Foi no âmbito desta colaboração que, em novembro de 2019, foi celebrado entre AD&C e o Departamento Central de Investigação e Ação Penal (DCIAP) um protocolo de colaboração com o objetivo de melhorar a articulação entre os serviços, designadamente no âmbito da troca de informação relevante relacionada com operações apoiadas pelos FEEI e entidades candidatas ou beneficiárias que sejam objeto de processos de natureza criminal.
“Este protocolo visa, por um lado, identificar o tipo e a natureza da informação referente às operações apoiadas pelos FEEI e as entidades candidatas ou beneficiárias que se afigurem pertinentes para o exercício das funções de investigação criminal do DCIAP, como permitir à Agência um acompanhamento mais próximo do andamento dos processos em investigação, com vista à mobilização, em tempo útil e articulada com os interesses da investigação, dos procedimentos administrativos destinados a garantir a boa execução dos apoios”, explica a mesma fonte oficial que garante que “a identificação e correção de eventuais atuações passíveis de consubstanciarem a prática dos crimes de fraude na obtenção de subsídio e de desvio de subsídio, envolvendo a utilização de apoios dos FEEI, sempre foi identificada” pela Agência como “uma área prioritária”.

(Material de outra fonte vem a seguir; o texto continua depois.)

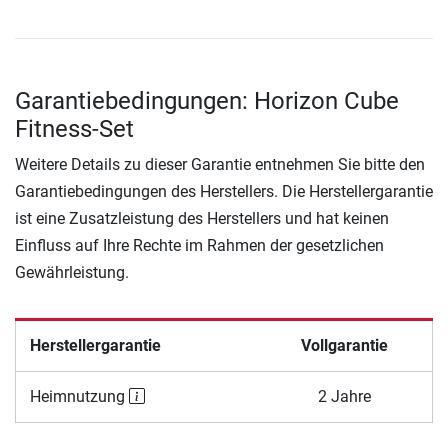
Garantiebedingungen: Horizon Cube
Fitness-Set
Weitere Details zu dieser Garantie entnehmen Sie bitte den
Garantiebedingungen des Herstellers. Die Herstellergarantie
ist eine Zusatzleistung des Herstellers und hat keinen
Einfluss auf Ihre Rechte im Rahmen der gesetzlichen
Gewährleistung.
Herstellergarantie
Vollgarantie
Heimnutzung
2 Jahre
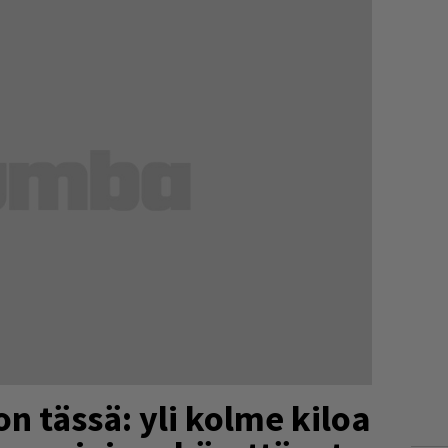
n tässä: yli kolme kiloa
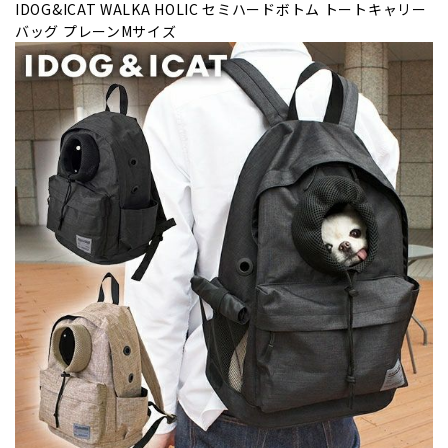
IDOG&ICAT WALKA HOLIC セミハードボトム トートキャリー
バッグ プレーンMサイズ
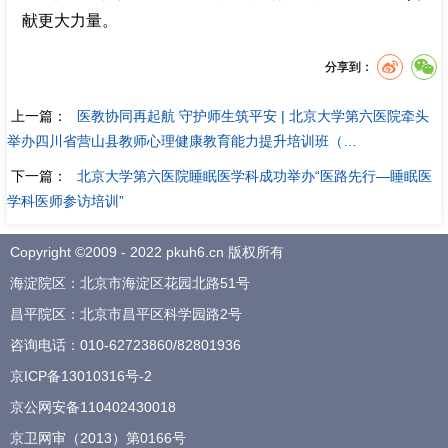
献更大力量。
分享到：
上一篇：
医教协同再起航 守护师生筑平安 | 北京大学第六医院牵头
举办四川省营山县教师心理健康教育能力提升培训班（…
下一篇：
北京大学第六医院睡眠医学科成功举办“医路先行—睡眠医
学科医师参访培训”
Copyright ©2009 - 2022 pkuh6.cn 版权所有
海淀院区：北京市海淀区花园北路51号
昌平院区：北京市昌平区科学园路2号
咨询电话：
010-62723860
/
82801936
京ICP备13010316号-2
京公网安备110402430018
京卫网审（2013）第0166号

E se inicialmente a agência funcionava com base em “circuitos informais de partilha de informação relevante”, com a assinatura deste protocolo em 2019 foi possível sistematizar e centralizar a informação ao nível dos órgãos de investigação e dotar as autoridades administrativas responsáveis pela gestão dos apoios de informação relevante e atempada de modo a que possam reagir administrativamente contra as situações irregulares.
“Desde a sua criação, em 2014, que esta Agência tem vindo a implementar e a desenvolver um conjunto de procedimentos de acompanhamento e controlo na aplicação dos Fundos, no sentido de detetar e antecipar eventuais utilizações irregulares e/ou ilícitas, sempre numa perspetiva de melhoria continua e em estreita colaboração com os órgãos de investigação criminal”, garante fonte oficial da Agência.
O nível de controlo dos fundos europeus levou ainda a Comissão Europeia a estabelecer um contrato de confiança com a IGF em 2007, que foi renovado em 2012 e 2014. Só a Suécia beneficiou de um contrato semelhante.
Mas há sempre espaço para fazer mais e, por isso, a Procuradoria-Geral da República (PGR) criou, no final de agosto, um grupo de reflexão (think tank), para combater e prevenir fraudes com fundos europeus. Ao longo de dois anos, magistrados do Ministério Público, representantes da PGR, da OLAF, do Tribunal de Contas, do Banco de Portugal, da PJ, da Inspeção-Geral de Finanças, da AD&C entre outros, vão tentar identificar “áreas de elevado risco de comportamentos fraudulentos”, “linhas orientadoras de prevenção de fraude na gestão e controlo de fundos europeus” e “metodologias de ação ajustadas a comportamentos fraudulentos”.